Elizabeth Henry ’14, the president of the Yale College Republicans, said she thinks Obama’s re-election will determine congressional action.

“The president determines the dynamic, and what happens in Congress will depend on whether we have a president who is committed to bipartisanship,” Henry said. “Every major Obama administration initiative was passed with almost no Republican votes.”

But Yale College Democrats President Zak Newman ’13 said that even with both Obama’s re-election and a divided Congress, Republicans will have to compromise more frequently.

“They can no longer be the party of ‘no,’” Newman said.

Darling identified Obama’s often-touted jobs proposal as a potential legislative priority that might attract bipartisan support in the coming session.
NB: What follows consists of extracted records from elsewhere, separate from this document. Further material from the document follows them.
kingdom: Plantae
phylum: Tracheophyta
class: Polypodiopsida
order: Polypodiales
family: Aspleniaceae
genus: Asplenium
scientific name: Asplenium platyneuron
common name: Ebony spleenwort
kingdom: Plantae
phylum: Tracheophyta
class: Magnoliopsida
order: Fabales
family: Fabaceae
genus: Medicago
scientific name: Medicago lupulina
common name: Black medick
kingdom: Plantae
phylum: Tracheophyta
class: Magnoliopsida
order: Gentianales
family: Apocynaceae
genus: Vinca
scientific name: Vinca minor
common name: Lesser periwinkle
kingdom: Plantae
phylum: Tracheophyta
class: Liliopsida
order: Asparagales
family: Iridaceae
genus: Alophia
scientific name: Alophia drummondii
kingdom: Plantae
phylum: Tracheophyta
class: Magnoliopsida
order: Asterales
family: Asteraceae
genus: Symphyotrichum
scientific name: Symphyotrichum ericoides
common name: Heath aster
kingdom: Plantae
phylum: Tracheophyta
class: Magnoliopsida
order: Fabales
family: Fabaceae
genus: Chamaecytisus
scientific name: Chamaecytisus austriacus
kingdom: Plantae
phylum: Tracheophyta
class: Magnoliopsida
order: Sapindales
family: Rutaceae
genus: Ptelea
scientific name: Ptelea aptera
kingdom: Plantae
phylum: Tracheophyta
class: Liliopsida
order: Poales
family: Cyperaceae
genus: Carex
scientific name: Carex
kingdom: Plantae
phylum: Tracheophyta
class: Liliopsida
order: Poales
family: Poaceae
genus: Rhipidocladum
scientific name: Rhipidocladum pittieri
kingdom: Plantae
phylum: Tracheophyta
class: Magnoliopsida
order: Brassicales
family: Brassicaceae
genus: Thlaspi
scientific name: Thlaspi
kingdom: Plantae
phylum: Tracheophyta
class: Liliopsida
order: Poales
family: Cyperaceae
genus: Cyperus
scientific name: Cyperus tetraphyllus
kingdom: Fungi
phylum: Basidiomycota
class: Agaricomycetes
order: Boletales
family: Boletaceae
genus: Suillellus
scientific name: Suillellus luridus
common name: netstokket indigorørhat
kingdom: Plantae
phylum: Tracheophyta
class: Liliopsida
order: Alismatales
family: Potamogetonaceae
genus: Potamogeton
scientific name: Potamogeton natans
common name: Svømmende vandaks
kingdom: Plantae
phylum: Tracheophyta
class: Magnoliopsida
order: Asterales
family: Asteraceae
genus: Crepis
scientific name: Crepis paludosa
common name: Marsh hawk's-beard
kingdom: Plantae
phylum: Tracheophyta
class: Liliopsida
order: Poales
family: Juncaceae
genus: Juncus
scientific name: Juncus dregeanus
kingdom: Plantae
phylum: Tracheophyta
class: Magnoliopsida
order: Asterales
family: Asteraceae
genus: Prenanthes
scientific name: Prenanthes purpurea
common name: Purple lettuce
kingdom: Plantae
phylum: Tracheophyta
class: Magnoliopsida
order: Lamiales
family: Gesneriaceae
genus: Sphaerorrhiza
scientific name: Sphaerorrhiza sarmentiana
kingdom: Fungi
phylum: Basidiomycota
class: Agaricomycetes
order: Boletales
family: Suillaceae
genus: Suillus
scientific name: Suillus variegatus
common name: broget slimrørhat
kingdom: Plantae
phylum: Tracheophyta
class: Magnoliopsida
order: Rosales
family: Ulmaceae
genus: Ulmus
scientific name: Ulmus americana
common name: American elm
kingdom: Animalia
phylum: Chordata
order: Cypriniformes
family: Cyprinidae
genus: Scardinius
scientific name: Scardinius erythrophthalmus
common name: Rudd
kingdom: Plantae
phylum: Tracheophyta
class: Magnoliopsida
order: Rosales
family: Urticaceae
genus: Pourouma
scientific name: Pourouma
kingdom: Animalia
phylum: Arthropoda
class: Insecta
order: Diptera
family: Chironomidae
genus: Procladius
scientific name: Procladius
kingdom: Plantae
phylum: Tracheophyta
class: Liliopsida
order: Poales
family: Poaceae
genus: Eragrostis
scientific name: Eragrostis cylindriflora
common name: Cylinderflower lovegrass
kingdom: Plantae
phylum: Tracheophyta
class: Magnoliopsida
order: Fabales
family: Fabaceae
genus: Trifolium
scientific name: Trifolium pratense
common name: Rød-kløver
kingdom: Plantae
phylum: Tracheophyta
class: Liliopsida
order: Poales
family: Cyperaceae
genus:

But Tanner said he is not optimistic about the prospect for compromise given a recent spike in party polarization. He identified Republicans like New Hampshire Rep. Charlie Bass and Massachusetts Sen. Scott Brown as members of an endangered breed of party moderates who lost in highly contested races last night. He also noted how “Blue Dogs,” the name given to moderate and conservative Democrats in the House and Senate, suffered heavy losses in 2010 as a “more polarized electorate” voted for conservative, Tea Party-backed Republicans instead.

“The Senate is likely getting more polarizing figures on the left and right, like Massachusetts candidate Elizabeth Warren and Texas Solicitor General Ted Cruz,” Tanner said.

Other moderates, like Republican Sen. Richard Lugar of Indiana, were defeated by Tea Party conservatives in primary elections. Such polarization is expected to continue because most of those elected to Congress in 2010 will remain in office.

Due to Congress’ inability to compromise on significant legislation, three analysts interviewed said they fear the new legislative session will be marked by more “stopgap” measures that offer temporary fixes to immediate budgetary issues but will be more cautious when it comes to seriously tackling budgetary reform and other major priorities, including entitlement reform and Medicare. But Tanner said he predicts the newly elected Congress will still tackle immigration reform, given bipartisan interest in resolving the issue.

Prior to yesterday’s election, the Senate was split between 53 Democrats and 47 Republicans. The House of Representatives had 241 Republican members and 191 Democratic members.